The safety profile of levetiracetam is generally comparable for different age groups and approved indications for epilepsy use. The safety profile of children in placebo-controlled clinical trials was comparable to the safety profile of levetiracetam in adults, except for behavioral and mental disorders that were more frequent in children than in adults.
In children and adolescents aged 4 to 16 years compared with other age groups andsafety profile in general often recorded following undesirable reaction: vomiting (very often, 11.2%), agitation (often 3.4%), changeability of mood (often 2.1%), emotional lability (often 1.7 %), aggressiveness (often, 8.2%), behavioral disorders (often, 5.6%) and lethargy (often, 3.9%).

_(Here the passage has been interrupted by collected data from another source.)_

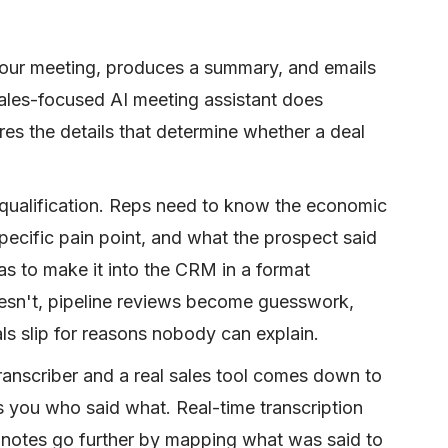
your meeting, produces a summary, and emails
 sales-focused AI meeting assistant does
res the details that determine whether a deal
d qualification. Reps need to know the economic
specific pain point, and what the prospect said
as to make it into the CRM in a format
esn't, pipeline reviews become guesswork,
ls slip for reasons nobody can explain.
ranscriber and a real sales tool comes down to
ls you who said what. Real-time transcription
 notes go further by mapping what was said to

In children aged 1 month to 4 years, compared with other age groups and the safety profile as a whole, the following adverse reactions were more often recorded: irritability (very often 11.7%) and coordination impairment (often 3.3%).
In a double-blind, placebo-controlled study, the safety profile of children evaluated the cognitive and neuropsychological effects of Keppra® in children aged 4-16 years with partial seizures. According to the study, it was concluded that the drug Keppra® was not different from placebo (non-inferior to him) with regard to changes in the amount of points on the sections "Attention and Memory" and "Combined Screening Memory" Leiter-R scale (Leiter-R) in patients who underwent a study in accordance with the protocol.
As a result of the analysis of the behavioral and emotional status with the help of a validated tool - the Achenbach questionnaire (Achenbach), aggressive behavior was revealed in the group of patients taking Keppra®. However, patients who took Keppra® during long-term follow-up in the open phase of the study did not show a worsening of behavioral and emotional status, in particular, the indicators of aggressive behavior did not deteriorate compared to baseline.